Methods A cross-sectional survey was conducted between 3 July 2021 and 18 December 2022, among US adults aged ≥18 years with at least one cardiovascular risk factor. Participants were recruited through social media, community pharmacies and outpatient clinics. The final sample included 1318 participants. Primary outcomes were any all-cause hospitalisation and readmission within 90 days. Eight supervised ML models were trained using an 80:20 train–test split and 10-fold cross-validation. Model performance was evaluated using area under the receiver operating characteristic curve (AUROC), precision, recall, F1 score and calibration metrics. SHapley Additive exPlanations (SHAP) values identified key predictors.

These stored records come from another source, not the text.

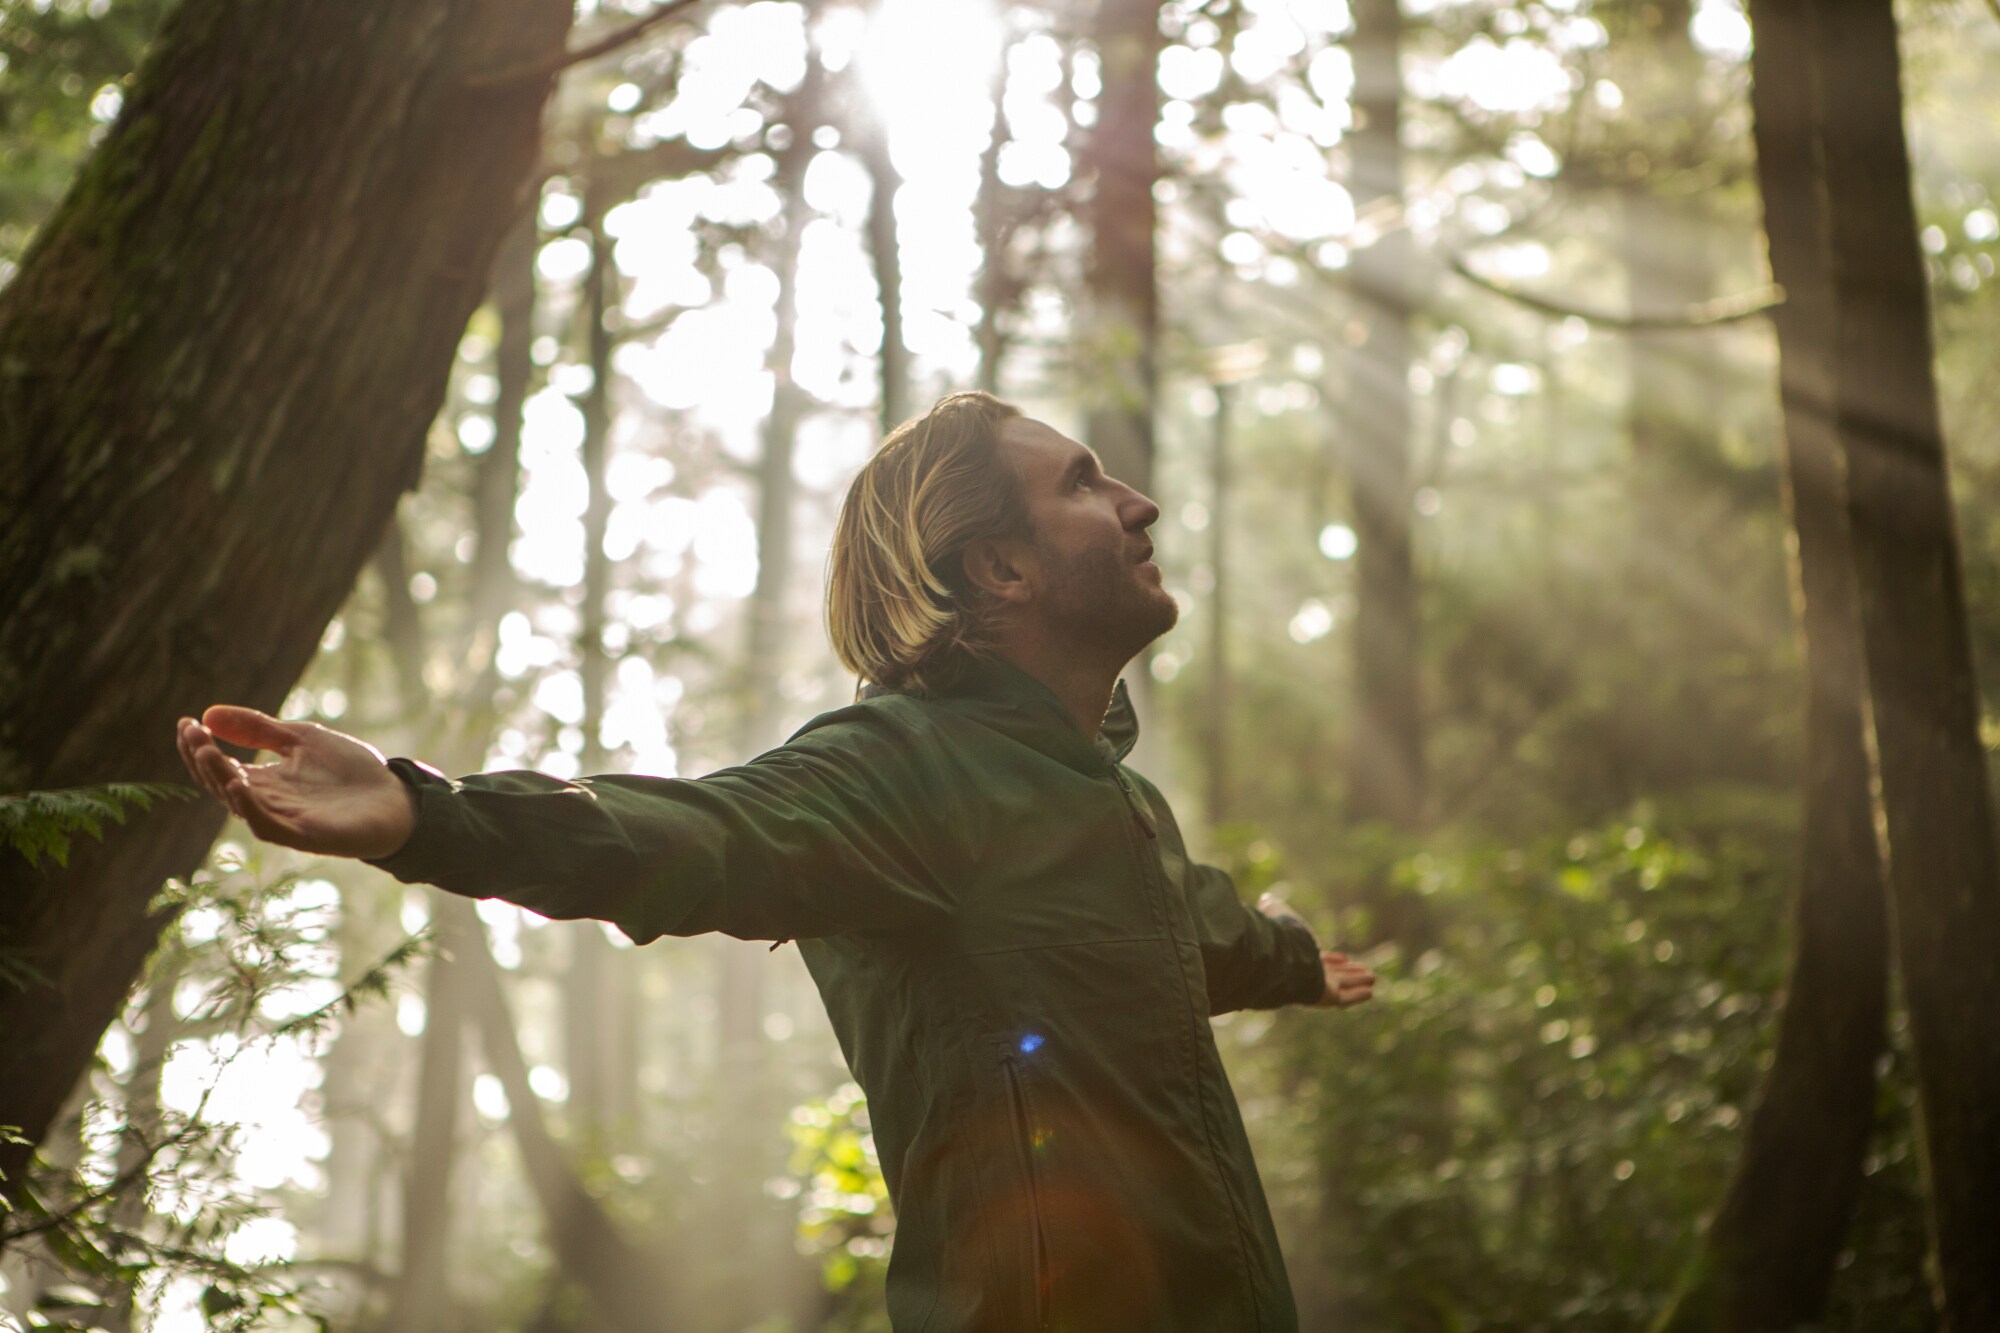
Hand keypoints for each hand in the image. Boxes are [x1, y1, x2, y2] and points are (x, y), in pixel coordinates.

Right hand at [175, 706, 416, 859]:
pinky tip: (240, 783)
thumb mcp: (302, 739)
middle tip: (191, 732)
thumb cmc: (352, 772)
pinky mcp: (302, 835)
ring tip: (207, 750)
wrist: (397, 799)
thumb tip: (209, 713)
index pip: (217, 766)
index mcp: (264, 781)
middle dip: (201, 758)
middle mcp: (266, 802)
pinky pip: (266, 825)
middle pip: (219, 783)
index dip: (198, 746)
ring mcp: (282, 820)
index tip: (186, 721)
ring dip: (219, 776)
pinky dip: (249, 807)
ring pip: (237, 802)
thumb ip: (260, 728)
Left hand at [1256, 894, 1374, 1008]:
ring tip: (1372, 978)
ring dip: (1357, 981)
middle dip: (1349, 972)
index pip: (1318, 959)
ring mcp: (1319, 986)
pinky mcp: (1327, 997)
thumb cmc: (1280, 935)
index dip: (1331, 959)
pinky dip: (1357, 995)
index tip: (1343, 957)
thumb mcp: (1278, 913)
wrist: (1280, 957)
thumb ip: (1273, 907)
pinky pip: (1345, 998)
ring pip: (1343, 985)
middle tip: (1365, 970)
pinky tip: (1370, 992)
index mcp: (1299, 956)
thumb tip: (1265, 899)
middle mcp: (1309, 973)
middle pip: (1333, 974)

Results Among 1318 participants, 35.0% reported at least one hospitalisation and 10.4% reported a 90-day readmission. The Extra Trees (ET) model demonstrated the best performance across both outcomes. For hospitalisation, ET achieved an AUROC of 0.93, precision of 0.83 and recall of 0.87. For readmission, AUROC was 0.99 with precision of 0.95 and recall of 0.96. SHAP analysis identified heart disease, medication burden, race/ethnicity, employment and insurance status as the most influential predictors.
Discussion Patient-reported data reflecting behavioural, social and clinical factors can predict hospitalisations with high accuracy, complementing traditional EHR-based models.
Conclusions Integrating such patient-reported and behavioural data into electronic health records could enable earlier identification of high-risk individuals and support targeted, preventive interventions to improve healthcare outcomes.